Reflections on the San Fran Mises Circle
Over the weekend I was in San Fransisco for a Mises Circle. (Next stop: Seattle.) We had a surprisingly large crowd of around 175 (not an exact count), in an area that you would think would be slim pickings. A special surprise was that Edward Gonzalez showed up. I also met “Lilburne” (his secret identity will remain a secret, at least until you show me a power drill), Robert Blumen, and some Google guys who thought I was wrong in my debate with Mish. (Is it a debate if Mish ignores me?)
I won’t dwell too much on the official proceedings, since the audio is already posted at Mises.org, and I think even the video may be at some point. (?) Anyway, here are the talks, in order, and note these links are all mp3s: Walter Block, Tom DiLorenzo, Doug French, Bob Murphy, and all of us on a panel. If you’re not sure whether to click on them, let me say that I had some pretty good jokes in my talk, and we were very anal about repeating the questions during the Q&A of the panel.
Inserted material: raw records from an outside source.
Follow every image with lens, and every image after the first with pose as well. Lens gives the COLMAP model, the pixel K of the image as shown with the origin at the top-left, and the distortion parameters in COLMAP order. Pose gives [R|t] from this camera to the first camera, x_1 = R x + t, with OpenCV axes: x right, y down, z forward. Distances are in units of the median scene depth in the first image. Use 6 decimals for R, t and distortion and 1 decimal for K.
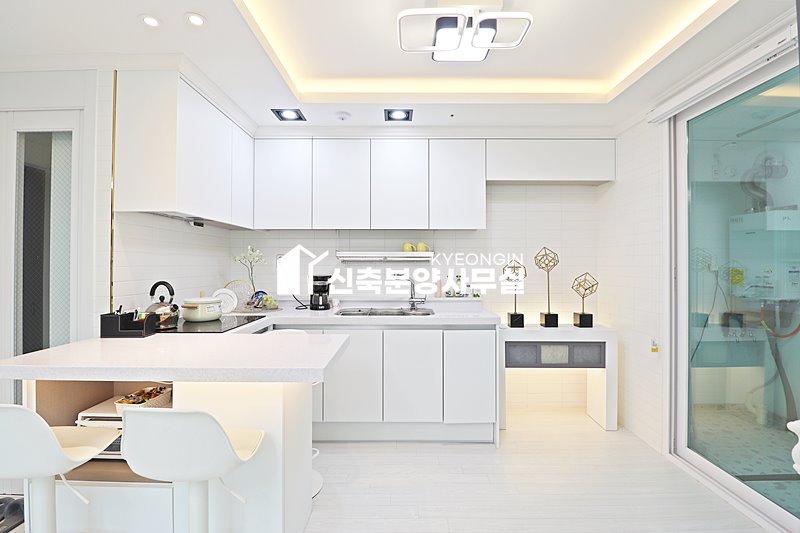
lens RADIAL K [[367.9, 0, 403.5], [0, 367.9, 258.1], [0, 0, 1]] dist [-0.006187, -0.008711]
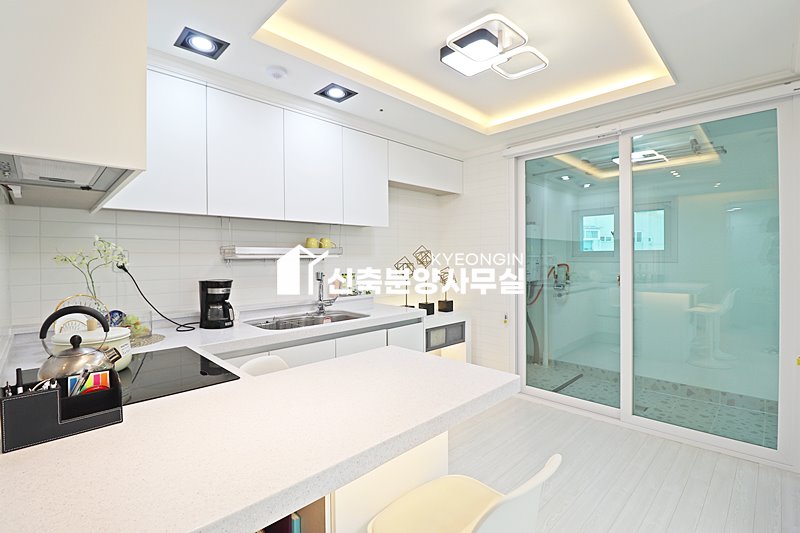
lens RADIAL K [[367.9, 0, 396.2], [0, 367.9, 259.8], [0, 0, 1]] dist [-0.006187, -0.008711]
pose [[0.715144, -0.010556, 0.698897, -0.495670], [-0.002484, 0.999841, 0.017643, -0.006494], [-0.698972, -0.014353, 0.715005, 0.250055]]
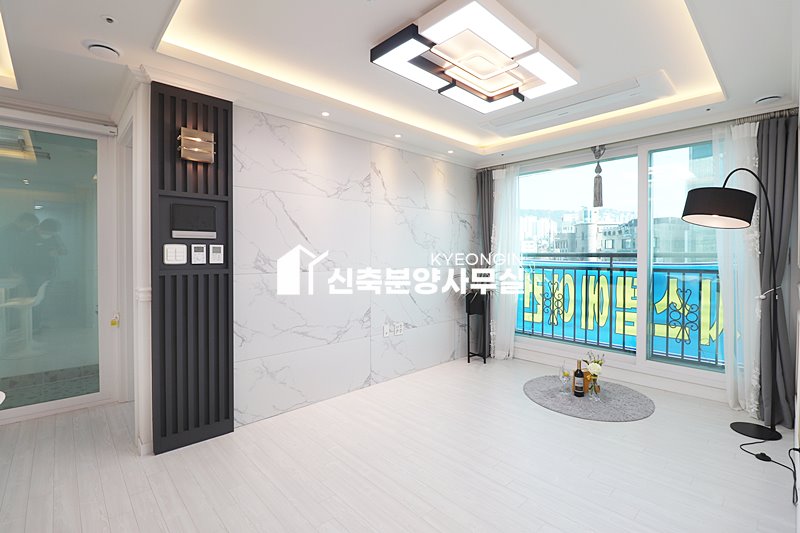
lens RADIAL K [[367.9, 0, 402.5], [0, 367.9, 257.4], [0, 0, 1]] dist [-0.006187, -0.008711]
pose [[-0.687558, -0.010228, 0.726057, -0.741591], [-0.012296, 0.999921, 0.002442, 0.008813], [-0.726025, -0.007249, -0.687630, 0.310460]]
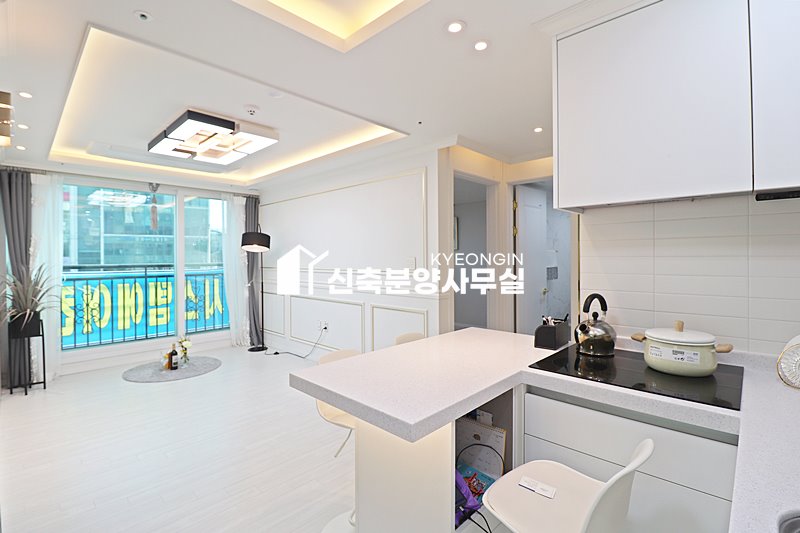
lens RADIAL K [[367.9, 0, 396.1], [0, 367.9, 258.8], [0, 0, 1]] dist [-0.006187, -0.008711]
pose [[-0.693176, 0.003589, -0.720759, 0.148764], [0.013817, 0.999870, -0.008309, -0.009478], [0.720636, -0.015718, -0.693136, 0.882265]]
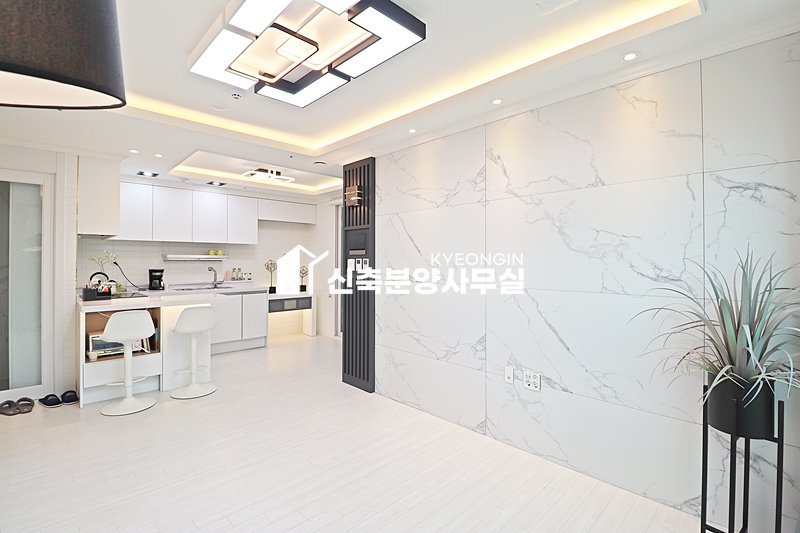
lens RADIAL K [[367.9, 0, 401.6], [0, 367.9, 259.4], [0, 0, 1]] dist [-0.006187, -0.008711]
pose [[0.714739, 0.003978, 0.699380, -0.611101], [-0.011453, 0.999916, 0.006017, -0.019988], [-0.699297, -0.012311, 0.714725, -0.961301]]
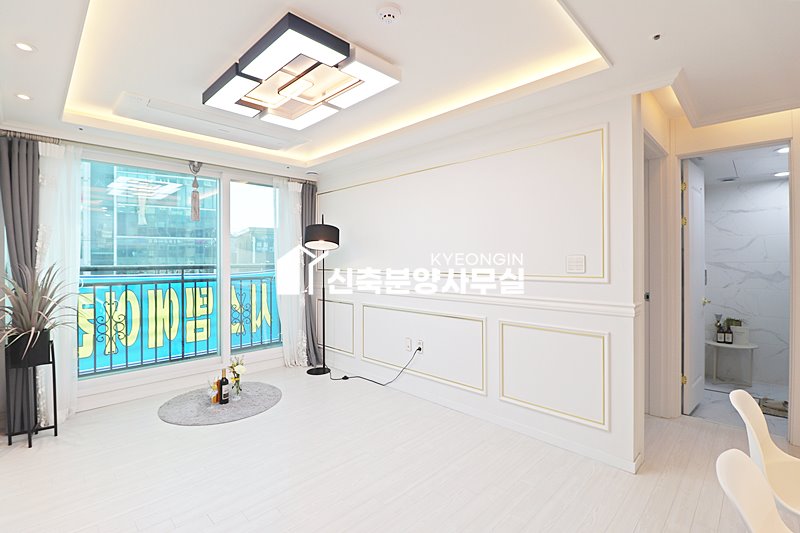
lens RADIAL K [[367.9, 0, 398.9], [0, 367.9, 259.9], [0, 0, 1]] dist [-0.006187, -0.008711]
pose [[-0.704712, 0.000080, -0.709494, 0.126548], [0.012111, 0.999856, -0.011916, -0.008072], [0.709390, -0.016990, -0.704611, 0.374245]]
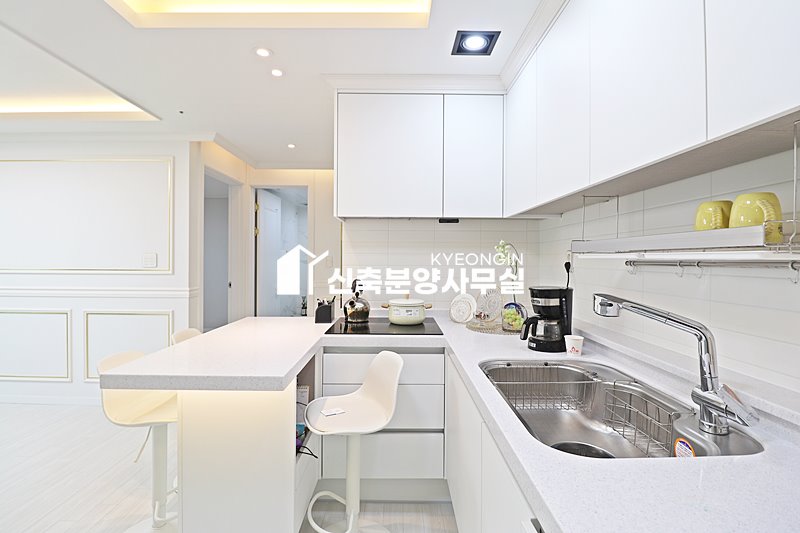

I flew in the day before (Friday) and hung out for several hours with Robert Wenzel (the man, the myth, the legend). He refers to the proceedings here, and perhaps he will grace us with more thoughts as he is so moved.
But the humorous event occurred Friday night. I’m ordering another round of gin and tonics (gins and tonic?) when Wenzel goes up to these two girls sitting at the end of the bar. I can hear him referring to me as “famous” and tells me to come over. This is really bad, because you would think I should be super confident since I’m married and no longer trying to pick up girls in bars, but actually it’s even worse: Now I get the pleasure of being rejected when I’m not even trying to hit on girls, and to boot they think I’m a real scumbag for “hitting on them” while brazenly wearing a wedding ring. Suh-weet.
Anyway, Wenzel motions for me to swoop in as the wingman but here’s how it went down:
Girl #1 [who looks like she actually doesn’t hate men]: So why are you famous?
Bob: [inaudible]
Wenzel: He’s a famous economist. He’s been on Fox.
Girl #2 [who definitely hates anything that pees standing up]: You’re on FOX?!
Bob: I don’t work for Fox, I’ve just been on it.
Girl #2, informing Girl #1: He’s been on Fox. (!!)
Girl #1 [who apparently spends more time trying to socialize with others rather than hating men and Sean Hannity in particular]: ??
Girl #2: FOX News, they like, defend the Evil Empire. [Telling Wenzel and Bob, without really looking at us.] You know, people in San Fransisco are really liberal, so that’s not something to brag about around here.
At this point I went back to get the drinks that the bartender had mercifully poured by now. I was going to tell Girl #2 that I had probably done more to criticize the Iraq invasion than she had, but decided I didn’t need to prove anything to her. I am not sure if this decision was based on self-esteem or humiliation.
Psychoanalysts, let me let you in on a little secret: I was no ladies’ man when I was single. Are you surprised?